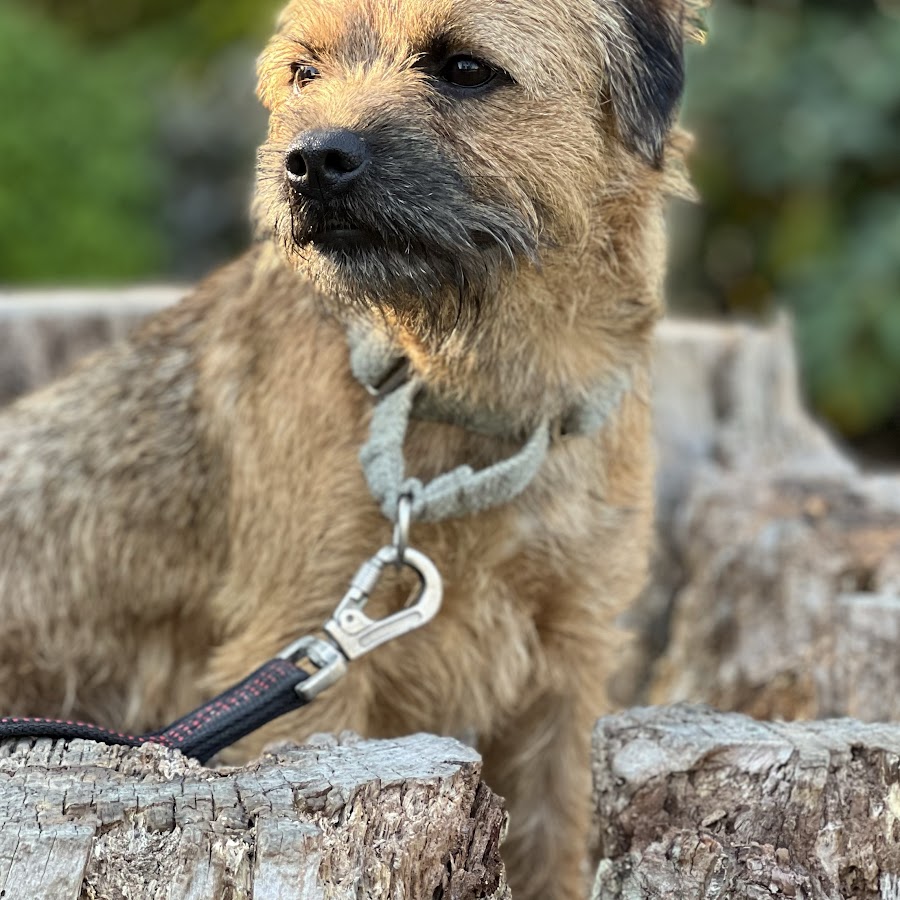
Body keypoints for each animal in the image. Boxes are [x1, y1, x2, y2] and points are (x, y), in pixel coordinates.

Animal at [0, 0, 702, 896]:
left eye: (465, 68)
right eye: (305, 72)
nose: (310, 161)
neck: (467, 399)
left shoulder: (566, 667)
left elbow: (556, 842)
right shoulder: (306, 657)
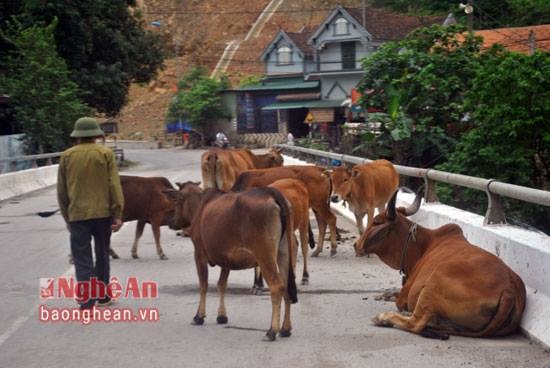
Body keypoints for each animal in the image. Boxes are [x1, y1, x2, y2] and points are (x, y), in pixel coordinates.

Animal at [164, 183, 300, 340]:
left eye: (177, 202)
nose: (171, 222)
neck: (200, 206)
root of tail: (271, 191)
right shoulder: (227, 260)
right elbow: (222, 284)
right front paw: (221, 316)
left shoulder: (199, 254)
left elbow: (203, 286)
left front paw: (199, 316)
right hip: (285, 253)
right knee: (286, 286)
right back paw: (285, 328)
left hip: (264, 255)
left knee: (277, 286)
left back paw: (272, 331)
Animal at [356, 190, 528, 340]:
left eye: (376, 222)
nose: (356, 245)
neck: (423, 245)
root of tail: (509, 290)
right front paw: (384, 293)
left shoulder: (406, 295)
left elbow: (399, 300)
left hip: (434, 284)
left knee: (416, 323)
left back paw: (385, 317)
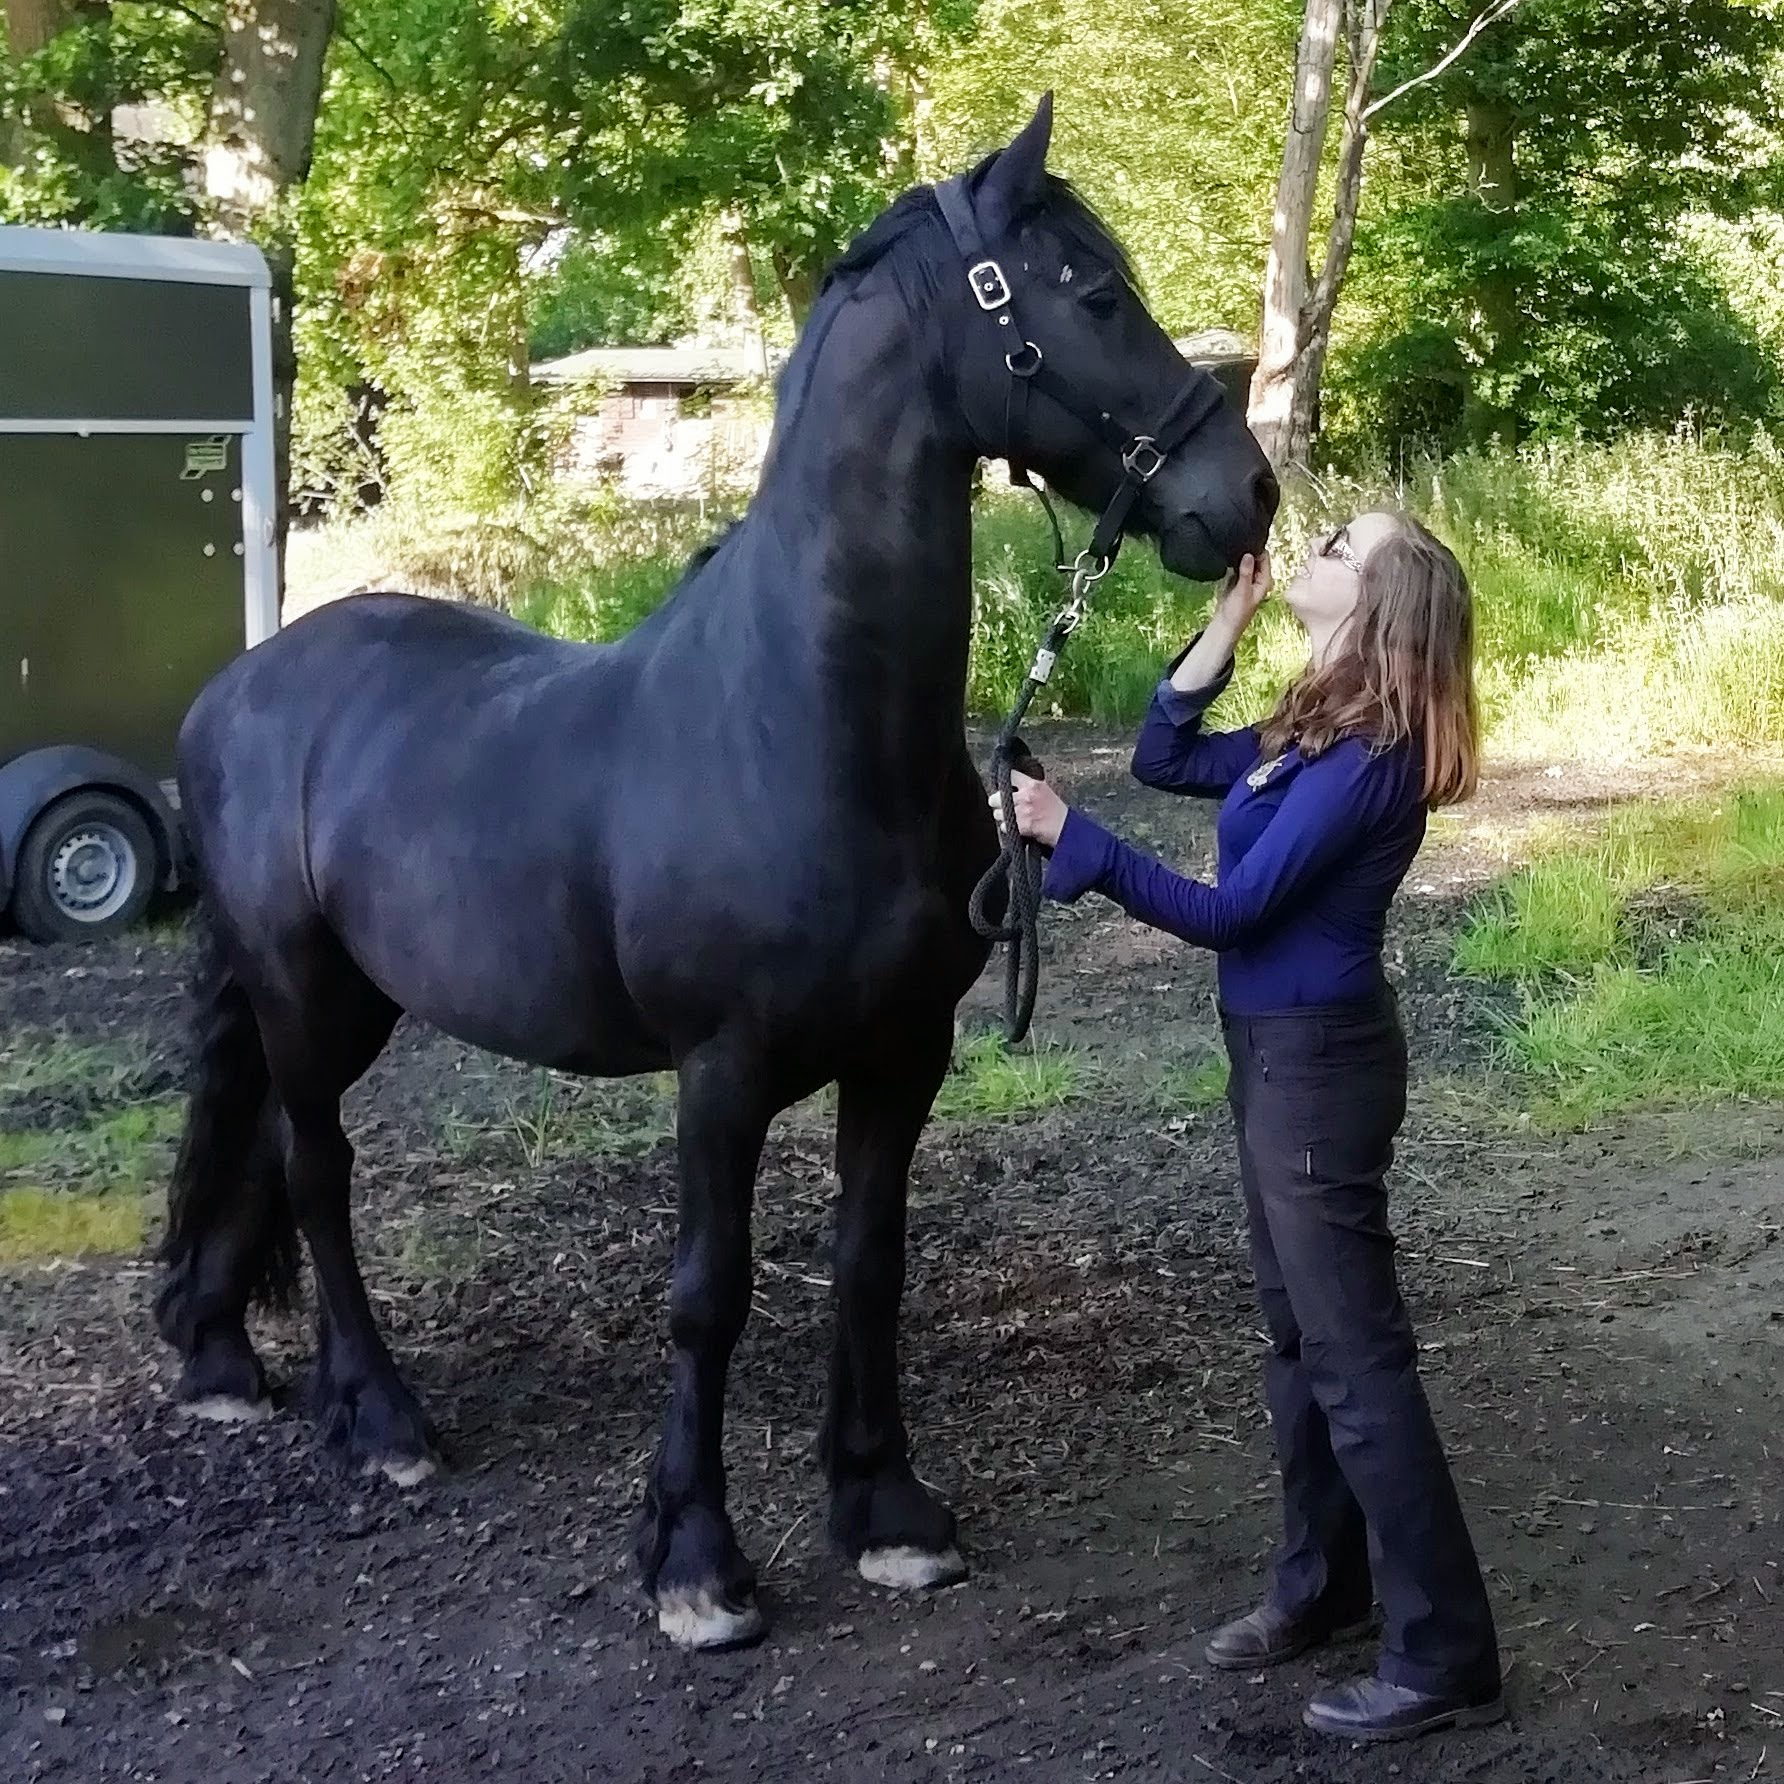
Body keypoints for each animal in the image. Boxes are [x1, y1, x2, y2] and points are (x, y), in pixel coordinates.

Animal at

◆ ◆ ◆ ◆ ◆ ◆ ◆

Task description
What lines in the listing above contain the word "back"? Show each one.

Expected answer
right back paw: (285, 328)
left back paw: (272, 331)
left back paw: (385, 317)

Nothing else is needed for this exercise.